The second problem is where to point the camera.  If you use a wide angle lens or a fisheye lens you can point it almost anywhere you like. But it is helpful to know where the radiant point is. I like to be sure that the radiant point is in the picture. There is a downside to shooting near the radiant point: the closer the meteor is to the radiant point, the more “straight on” the meteor will be and the shorter the trail will be.  However pointing the camera somewhere away from the radiant point means your chances of catching a meteor go down exponentially – but what you do capture may have a longer streak.

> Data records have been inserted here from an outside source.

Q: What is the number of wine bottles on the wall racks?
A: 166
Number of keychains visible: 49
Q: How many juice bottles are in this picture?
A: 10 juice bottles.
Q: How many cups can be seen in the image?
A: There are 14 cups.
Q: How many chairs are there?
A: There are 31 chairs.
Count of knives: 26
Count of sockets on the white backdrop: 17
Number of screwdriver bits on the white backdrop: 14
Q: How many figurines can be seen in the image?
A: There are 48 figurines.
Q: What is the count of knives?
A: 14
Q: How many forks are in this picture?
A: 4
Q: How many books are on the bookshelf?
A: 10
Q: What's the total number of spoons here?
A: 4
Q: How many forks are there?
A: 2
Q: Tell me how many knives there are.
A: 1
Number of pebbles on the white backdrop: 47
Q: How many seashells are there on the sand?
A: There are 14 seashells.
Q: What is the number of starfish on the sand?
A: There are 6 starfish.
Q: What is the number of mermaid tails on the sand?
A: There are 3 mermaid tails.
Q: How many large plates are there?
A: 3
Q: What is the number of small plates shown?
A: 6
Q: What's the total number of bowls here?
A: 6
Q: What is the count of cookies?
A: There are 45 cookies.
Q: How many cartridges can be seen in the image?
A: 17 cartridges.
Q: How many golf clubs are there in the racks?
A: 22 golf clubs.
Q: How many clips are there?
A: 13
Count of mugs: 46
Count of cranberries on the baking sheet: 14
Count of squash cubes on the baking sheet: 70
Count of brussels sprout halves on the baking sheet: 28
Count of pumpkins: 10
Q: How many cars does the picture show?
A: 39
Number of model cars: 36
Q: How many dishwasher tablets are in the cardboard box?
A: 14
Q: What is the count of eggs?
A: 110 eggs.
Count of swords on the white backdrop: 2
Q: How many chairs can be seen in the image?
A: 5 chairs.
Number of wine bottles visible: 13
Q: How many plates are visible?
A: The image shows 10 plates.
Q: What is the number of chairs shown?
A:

It took me nearly 1200 attempts to get this one meteor in my back yard in San Jose, California. The camera was a Canon 50D at f/5.6 and ISO 1600. It is much noticeably grainier than a more recent capture on my 5D Mk II from Maui.

Below the Belt [5_020853]

Photo 2: One in 1600 shots that caught (almost all) of a meteor glancing through Orion’s belt. Settings: f/5.6, ISO 1600, 30 seconds, 23mm.

Half of a Brilliant Perseid [C_006711]

Canon 5D Mk II at ISO 2000, f/2.8

Here is an interesting thing to note: the radiant point of the Perseid Meteor is not far from the north celestial pole – that is, where Polaris the north star is. The radiant point of Leo, however is near the celestial equator. Why would that matter? It matters because in 3 hours the Leonid radiant point will have moved a fourth of the way across the sky while the Perseid radiant point will be probably still be in your frame.  In fact, David Kingham has written an excellent article about how to point your camera specifically for the Perseid Meteor Shower.

Back to Gary’s work for a moment. The meteors did not all come at once… no sir. The earth was busy rotating and the meteors shown in the photo were captured over 3 hours time! Had they all occurred at once they might have looked like the Photo 1 above.  Placing each meteor where it fell in the frame shows a different story – still compelling, but a bit more chaotic.

My thanks to Gary Randall for allowing me to show his excellent work. I heartily suggest you purchase a poster of his work to inspire you. I am doing so!